Challenge 5: Managing Risk and Compliance

Scaling a lending product involves navigating complex risk management and compliance landscapes. Accurate data and reporting are crucial for maintaining compliance and effectively managing financial risk.

Get ahead of risk management:

  • Establish strong risk management frameworks. Develop and implement comprehensive frameworks tailored to your lending product. This includes regular risk assessments, stress testing, and contingency planning to mitigate financial risks.
  • Ensure compliance with regulatory requirements. Stay current with all relevant regulatory requirements to ensure your lending program is fully compliant. This includes adhering to anti-money laundering (AML) laws, Know Your Customer (KYC) regulations, and other industry-specific compliance standards.
  • Maintain accurate, transparent reporting. Implement robust financial reporting systems to ensure transparency and accuracy. Regularly audit your financial statements and reports to promptly identify and address any discrepancies.
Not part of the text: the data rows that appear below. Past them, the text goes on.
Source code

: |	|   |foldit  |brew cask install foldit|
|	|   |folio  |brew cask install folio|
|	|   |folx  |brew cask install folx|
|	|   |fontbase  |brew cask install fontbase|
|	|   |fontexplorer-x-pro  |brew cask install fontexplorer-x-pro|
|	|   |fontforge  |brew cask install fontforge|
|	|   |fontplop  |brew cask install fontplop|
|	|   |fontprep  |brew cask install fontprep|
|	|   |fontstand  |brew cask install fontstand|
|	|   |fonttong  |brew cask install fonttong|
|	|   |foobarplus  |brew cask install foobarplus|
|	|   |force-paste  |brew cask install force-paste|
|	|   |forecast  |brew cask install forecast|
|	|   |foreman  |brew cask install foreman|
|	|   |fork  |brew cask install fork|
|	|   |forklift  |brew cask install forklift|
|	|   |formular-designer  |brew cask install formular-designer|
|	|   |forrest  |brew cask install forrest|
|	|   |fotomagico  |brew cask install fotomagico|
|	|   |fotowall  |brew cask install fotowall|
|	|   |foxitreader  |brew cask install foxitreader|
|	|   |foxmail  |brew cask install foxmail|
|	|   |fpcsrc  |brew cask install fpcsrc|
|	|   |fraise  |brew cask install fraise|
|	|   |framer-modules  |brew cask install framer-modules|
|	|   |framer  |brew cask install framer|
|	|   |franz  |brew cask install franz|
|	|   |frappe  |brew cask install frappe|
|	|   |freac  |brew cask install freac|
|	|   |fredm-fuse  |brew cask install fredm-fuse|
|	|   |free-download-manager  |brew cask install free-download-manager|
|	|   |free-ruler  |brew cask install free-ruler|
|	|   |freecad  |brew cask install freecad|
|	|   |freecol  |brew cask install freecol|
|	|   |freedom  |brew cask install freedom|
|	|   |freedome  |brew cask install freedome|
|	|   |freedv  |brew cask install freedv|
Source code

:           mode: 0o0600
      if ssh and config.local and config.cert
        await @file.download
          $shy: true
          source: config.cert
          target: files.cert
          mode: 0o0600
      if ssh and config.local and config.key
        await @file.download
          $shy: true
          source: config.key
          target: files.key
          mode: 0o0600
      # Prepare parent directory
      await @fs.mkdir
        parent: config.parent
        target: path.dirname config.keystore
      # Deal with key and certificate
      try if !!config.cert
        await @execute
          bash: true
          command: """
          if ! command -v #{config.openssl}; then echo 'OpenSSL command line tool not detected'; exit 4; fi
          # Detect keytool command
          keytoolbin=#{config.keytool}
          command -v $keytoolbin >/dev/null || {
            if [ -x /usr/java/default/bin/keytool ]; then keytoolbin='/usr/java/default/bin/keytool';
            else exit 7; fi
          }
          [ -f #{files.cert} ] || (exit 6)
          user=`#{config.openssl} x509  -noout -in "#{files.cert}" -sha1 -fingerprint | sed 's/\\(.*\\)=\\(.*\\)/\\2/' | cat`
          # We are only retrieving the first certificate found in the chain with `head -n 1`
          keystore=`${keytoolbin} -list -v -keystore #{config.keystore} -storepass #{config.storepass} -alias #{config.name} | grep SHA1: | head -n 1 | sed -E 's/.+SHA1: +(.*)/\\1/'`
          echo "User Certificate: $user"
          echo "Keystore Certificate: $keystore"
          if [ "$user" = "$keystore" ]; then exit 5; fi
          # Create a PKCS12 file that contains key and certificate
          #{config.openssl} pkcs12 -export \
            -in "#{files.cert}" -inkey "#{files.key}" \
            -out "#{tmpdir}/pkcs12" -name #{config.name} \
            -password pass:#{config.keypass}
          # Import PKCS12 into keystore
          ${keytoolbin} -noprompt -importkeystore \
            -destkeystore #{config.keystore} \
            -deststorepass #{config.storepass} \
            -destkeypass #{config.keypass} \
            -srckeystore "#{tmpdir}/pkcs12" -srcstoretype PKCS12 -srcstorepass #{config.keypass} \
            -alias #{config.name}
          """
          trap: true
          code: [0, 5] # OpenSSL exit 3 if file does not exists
Challenge 6: Adapting to Market Changes

Interest rate fluctuations and economic conditions can impact lending programs. Developing strategies to adapt to these changes is essential for maintaining profitability and managing risk.

Be ready for any situation:

  • Develop flexible pricing strategies. Create adaptable pricing models that respond to changing market conditions. This includes variable interest rates and adjustable loan terms that can be modified based on economic indicators.
  • Monitor economic indicators. These indicators include interest rates, inflation, and unemployment rates. Adjust your lending terms and risk management strategies accordingly to mitigate potential impacts.
  • Build long-term relationships: Develop strong relationships with your borrowers to create loyalty and trust. This will help you better understand their needs and offer personalized solutions that can withstand economic downturns.

Challenge 7: Getting and Maintaining Funding

Securing and maintaining funding requires building long-term relationships with investors and continually showing the value for borrowers. Clear communication, alignment of goals, and flexibility are key to nurturing these partnerships.

Here are a few areas we see business lenders focusing on early:

  • Identify funding sources that align. Focus on building long-term partnerships with credit providers aligned with your mission. For instance, if you support a niche vertical such as wellness studios with a unique financing product, look for investors who have built a portfolio that includes one or two businesses in that vertical.
  • Communicate progress: How is your program doing? Where could you use support? Ensure regular and transparent communication with investors. Some clients maintain transparency with automated business health reporting via their BI tool or Canopy Connect.
  • Develop a path: Align funding strategies with business growth and customer needs. Knowing your path to scaling and having a strong understanding of demand will allow you to align with your partners and prevent hiccups as you grow. 

Need help with your first round of funding? Check out our recorded live session, Securing Capital For Your Commercial Lending Program, for a summary of how to get started.

Sustainable Growth is Within your Reach

Scaling a B2B lending product presents several challenges, from managing credit risk to building a scalable technological infrastructure. By leveraging data, aligning strategic goals, and partnering with the right minds, businesses can navigate these challenges and achieve sustainable growth in their lending programs.